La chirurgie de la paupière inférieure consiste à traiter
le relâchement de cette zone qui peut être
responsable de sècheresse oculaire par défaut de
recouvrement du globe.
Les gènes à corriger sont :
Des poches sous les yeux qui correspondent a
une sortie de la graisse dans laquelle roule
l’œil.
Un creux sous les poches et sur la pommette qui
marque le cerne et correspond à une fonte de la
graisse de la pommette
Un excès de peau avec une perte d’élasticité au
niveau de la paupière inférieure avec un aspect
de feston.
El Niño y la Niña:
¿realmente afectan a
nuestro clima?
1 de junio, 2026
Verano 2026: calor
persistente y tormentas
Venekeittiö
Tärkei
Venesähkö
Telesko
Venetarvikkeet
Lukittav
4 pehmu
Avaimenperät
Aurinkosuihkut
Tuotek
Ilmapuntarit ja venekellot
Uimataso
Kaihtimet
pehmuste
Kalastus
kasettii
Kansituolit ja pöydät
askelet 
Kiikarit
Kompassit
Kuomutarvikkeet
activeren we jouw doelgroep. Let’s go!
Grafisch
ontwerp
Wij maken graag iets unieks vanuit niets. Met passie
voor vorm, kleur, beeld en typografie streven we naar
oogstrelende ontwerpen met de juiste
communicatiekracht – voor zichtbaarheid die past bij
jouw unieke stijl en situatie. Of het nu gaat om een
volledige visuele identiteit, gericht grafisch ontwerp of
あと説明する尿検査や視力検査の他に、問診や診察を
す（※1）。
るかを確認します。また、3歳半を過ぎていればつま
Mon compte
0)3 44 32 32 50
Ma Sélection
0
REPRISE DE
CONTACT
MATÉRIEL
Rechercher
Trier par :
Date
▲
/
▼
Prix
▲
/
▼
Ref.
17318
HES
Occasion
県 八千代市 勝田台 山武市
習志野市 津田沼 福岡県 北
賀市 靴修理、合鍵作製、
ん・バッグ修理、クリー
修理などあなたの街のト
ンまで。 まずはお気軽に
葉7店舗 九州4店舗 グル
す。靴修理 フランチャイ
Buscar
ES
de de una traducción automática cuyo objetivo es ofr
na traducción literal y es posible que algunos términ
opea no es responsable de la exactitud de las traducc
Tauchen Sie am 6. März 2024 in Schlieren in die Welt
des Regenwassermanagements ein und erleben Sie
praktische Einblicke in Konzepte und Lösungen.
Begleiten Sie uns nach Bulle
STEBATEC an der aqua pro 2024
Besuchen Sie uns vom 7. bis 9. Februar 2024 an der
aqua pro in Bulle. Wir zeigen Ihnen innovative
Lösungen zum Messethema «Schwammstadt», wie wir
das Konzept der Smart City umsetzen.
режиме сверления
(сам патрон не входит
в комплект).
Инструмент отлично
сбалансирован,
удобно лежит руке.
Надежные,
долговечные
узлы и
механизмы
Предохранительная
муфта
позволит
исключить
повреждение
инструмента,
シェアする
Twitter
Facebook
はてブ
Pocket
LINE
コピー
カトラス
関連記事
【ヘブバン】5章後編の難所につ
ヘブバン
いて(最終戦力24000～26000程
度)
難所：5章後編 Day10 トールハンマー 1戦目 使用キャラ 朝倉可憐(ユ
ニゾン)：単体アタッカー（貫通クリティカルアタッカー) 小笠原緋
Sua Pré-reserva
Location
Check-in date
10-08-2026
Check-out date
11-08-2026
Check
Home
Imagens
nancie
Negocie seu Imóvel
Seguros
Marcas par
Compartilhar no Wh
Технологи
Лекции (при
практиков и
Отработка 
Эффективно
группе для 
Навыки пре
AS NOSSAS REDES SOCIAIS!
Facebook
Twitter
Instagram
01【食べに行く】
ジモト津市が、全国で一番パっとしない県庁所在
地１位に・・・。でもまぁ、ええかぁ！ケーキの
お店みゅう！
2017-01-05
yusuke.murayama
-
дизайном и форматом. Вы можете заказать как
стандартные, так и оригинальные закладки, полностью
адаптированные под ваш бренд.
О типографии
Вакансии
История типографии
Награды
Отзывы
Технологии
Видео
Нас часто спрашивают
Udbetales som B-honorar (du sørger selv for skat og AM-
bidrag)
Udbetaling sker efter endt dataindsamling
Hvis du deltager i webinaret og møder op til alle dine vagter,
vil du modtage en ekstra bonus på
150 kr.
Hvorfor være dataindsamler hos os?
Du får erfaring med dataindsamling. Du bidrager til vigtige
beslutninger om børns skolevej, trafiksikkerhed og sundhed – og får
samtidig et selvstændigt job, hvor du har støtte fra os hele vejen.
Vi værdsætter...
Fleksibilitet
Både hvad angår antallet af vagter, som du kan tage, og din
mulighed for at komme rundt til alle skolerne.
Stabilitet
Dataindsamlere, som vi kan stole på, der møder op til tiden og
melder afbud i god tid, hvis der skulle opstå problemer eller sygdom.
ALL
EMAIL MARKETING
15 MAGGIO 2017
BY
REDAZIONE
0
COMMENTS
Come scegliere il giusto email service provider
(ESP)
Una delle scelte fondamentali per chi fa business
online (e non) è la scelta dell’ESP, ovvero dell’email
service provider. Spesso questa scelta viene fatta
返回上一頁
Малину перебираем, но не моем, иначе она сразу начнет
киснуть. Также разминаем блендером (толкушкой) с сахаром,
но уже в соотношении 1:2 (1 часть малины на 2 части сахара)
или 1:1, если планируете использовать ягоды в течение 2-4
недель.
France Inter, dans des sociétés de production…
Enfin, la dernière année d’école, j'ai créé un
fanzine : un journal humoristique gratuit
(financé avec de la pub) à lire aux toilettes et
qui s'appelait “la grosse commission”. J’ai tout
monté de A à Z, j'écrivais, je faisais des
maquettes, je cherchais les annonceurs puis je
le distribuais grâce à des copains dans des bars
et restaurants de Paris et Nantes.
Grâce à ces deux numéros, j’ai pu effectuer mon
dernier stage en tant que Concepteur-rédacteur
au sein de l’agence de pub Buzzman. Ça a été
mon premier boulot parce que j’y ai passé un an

▶ Directions: What you give back should be exactly the lines of the data above from the line with "Hvorfor være dataindsamler hos os?" through the line with "Vi værdsætter...", both of those included, and nothing more.

▶ Output:
Hvorfor være dataindsamler hos os?
Du får erfaring med dataindsamling. Du bidrager til vigtige
beslutninger om børns skolevej, trafiksikkerhed og sundhed – og får
samtidig et selvstændigt job, hvor du har støtte fra os hele vejen.
Vi værdsætter...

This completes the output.